White Discharge In Women – What Is Normal And What Is Abnormal
When we speak of white discharge in women, it is usually vaginal discharge that we speak of. Firstly it is useful to understand what the purpose of this white discharge is and secondly to understand when it is normal and when it can be the symptom of a problem that needs medical attention.
What is normal white fluid discharge in women?
Glands in the vagina and the cervix secrete certain fluids; which pass through and out of the vagina, carrying out dead cells, bacteria and so on with those fluids, resulting in a whitish discharge.
This discharge is a natural way for the vagina to keep itself clean and free of infection by maintaining a healthy balance of bacterial population in the area.
While every woman will have some amount of discernible discharge, the kind and the quantity of it will vary from woman to woman.
Also, the type of discharge will differ depending upon the time of month and age of the same woman.
So clearly when it comes to white discharge in women, the range of what is considered ‘normal’ is really quite wide, but each woman ought to be aware of what is ‘normal’ for her, so that any change in the discharge can alert her to any problems.
Generally speaking however the discharge ranges from a milky white to a clear egg white consistency when ovulation occurs. Normal discharge is odorless though slight changes may be noted during pregnancy or sexual arousal.
What is abnormal white discharge in women?
Any significant change in the smell, amount or nature of the discharge, given the woman, her age, stage of life and what is ‘normal’ for her, can be considered abnormal. Also if there are any other symptoms accompanying the discharge, such as burning sensation (while urinating or otherwise), itching, inflammation, pelvic or abdominal pain, then this could be sign of something being not quite right.
Sometimes the normal bacterial population in the vagina and the discharge can change for innocuous reasons. These can include a course of antibiotics, or if personal hygiene has been a little lax (or conversely been using vaginal douches etc, in the mistaken impression that they ‘clean’ the vagina), or if a woman has just started or gone off a form of birth control, or other medication. These reasons will usually resolve by themselves in time.
The following changes in the white discharge in a woman may be cause for concern:
- If the discharge is brown or bloody at times other than her menstrual period.
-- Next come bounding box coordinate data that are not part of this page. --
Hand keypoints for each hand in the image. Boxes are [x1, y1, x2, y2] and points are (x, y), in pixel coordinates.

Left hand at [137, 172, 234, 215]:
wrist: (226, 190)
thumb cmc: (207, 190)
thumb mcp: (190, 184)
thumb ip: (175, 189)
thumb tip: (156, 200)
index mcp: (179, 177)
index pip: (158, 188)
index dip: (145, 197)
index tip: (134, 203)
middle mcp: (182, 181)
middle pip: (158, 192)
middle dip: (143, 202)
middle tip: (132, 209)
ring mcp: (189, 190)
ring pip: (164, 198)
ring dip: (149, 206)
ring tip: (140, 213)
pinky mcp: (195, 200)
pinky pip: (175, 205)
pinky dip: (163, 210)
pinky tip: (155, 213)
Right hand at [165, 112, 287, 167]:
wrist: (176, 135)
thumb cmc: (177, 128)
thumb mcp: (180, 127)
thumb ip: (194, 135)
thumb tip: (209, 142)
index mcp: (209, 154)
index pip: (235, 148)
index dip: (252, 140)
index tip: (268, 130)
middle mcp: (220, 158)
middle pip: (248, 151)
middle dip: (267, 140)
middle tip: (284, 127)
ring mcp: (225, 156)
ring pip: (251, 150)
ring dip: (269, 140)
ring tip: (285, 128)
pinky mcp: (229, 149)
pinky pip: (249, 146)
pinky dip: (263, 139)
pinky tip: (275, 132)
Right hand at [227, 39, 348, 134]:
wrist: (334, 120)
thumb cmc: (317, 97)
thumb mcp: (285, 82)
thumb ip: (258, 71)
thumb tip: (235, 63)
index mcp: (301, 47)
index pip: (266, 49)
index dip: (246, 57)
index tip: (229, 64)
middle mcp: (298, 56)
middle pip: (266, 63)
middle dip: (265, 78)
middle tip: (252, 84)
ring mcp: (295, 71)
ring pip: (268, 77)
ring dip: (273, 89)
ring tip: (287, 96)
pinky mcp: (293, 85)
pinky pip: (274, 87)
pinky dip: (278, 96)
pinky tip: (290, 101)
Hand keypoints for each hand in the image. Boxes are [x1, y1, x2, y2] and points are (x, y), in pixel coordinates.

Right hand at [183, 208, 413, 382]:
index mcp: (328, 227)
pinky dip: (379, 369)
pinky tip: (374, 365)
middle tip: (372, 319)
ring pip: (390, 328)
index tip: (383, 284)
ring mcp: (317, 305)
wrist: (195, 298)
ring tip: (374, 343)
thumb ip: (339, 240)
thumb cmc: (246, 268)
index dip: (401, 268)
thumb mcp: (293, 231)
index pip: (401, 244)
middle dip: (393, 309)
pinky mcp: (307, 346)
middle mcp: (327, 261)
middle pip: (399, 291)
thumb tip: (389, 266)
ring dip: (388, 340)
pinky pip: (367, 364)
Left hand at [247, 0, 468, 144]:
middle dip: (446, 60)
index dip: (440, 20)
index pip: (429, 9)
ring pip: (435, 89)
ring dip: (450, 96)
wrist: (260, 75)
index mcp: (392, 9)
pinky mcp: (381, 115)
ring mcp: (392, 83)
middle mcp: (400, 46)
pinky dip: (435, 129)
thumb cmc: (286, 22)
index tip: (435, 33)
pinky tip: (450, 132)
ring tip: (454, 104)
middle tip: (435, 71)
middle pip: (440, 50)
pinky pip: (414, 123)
- If the discharge seems to be yellowish or cloudy looking.
- A pinkish discharge other than for a few weeks after childbirth (what is also known as lochia).
- Grayish or yellowish discharge with a fishy odor.
- If the discharge is frothy or if it is thick and the consistency of cottage cheese.
- Foul odor is a significant indicator for white discharge before period in women since it indicates the presence of an infection.
It isn’t just the kind of white discharge in women, but its odor and the accompanying symptoms that together will indicate whether the discharge is or is not cause for concern.